## [Request]
Take every line containing "assign" out of the records.

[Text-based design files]
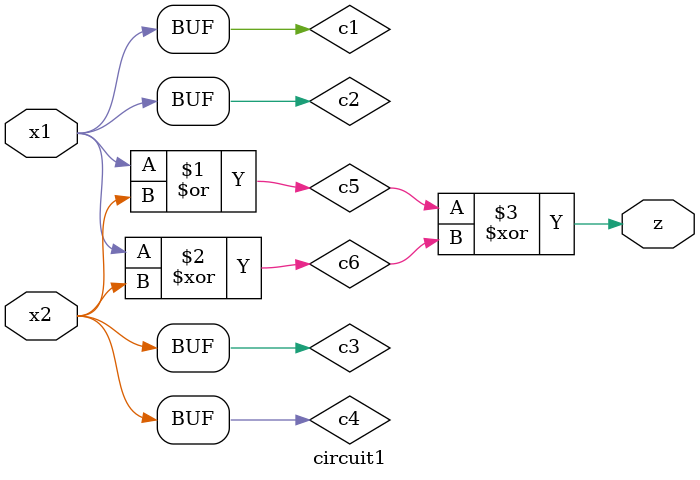
<source format=v>

module circuit1(x1,x2,z);
input x1,x2;
output z;
wire c1,c2,c3,c4,c5,c6;
or G1(c5,c1,c3);
assign c1 = x1;
assign c3 = x2;
xor G2(c6,c2,c4);
assign c2 = x1;
assign c4 = x2;
xor G3(z,c5,c6);
endmodule

</source>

## [Answer space]
assign c1 = x1;
assign c3 = x2;
assign c2 = x1;
assign c4 = x2;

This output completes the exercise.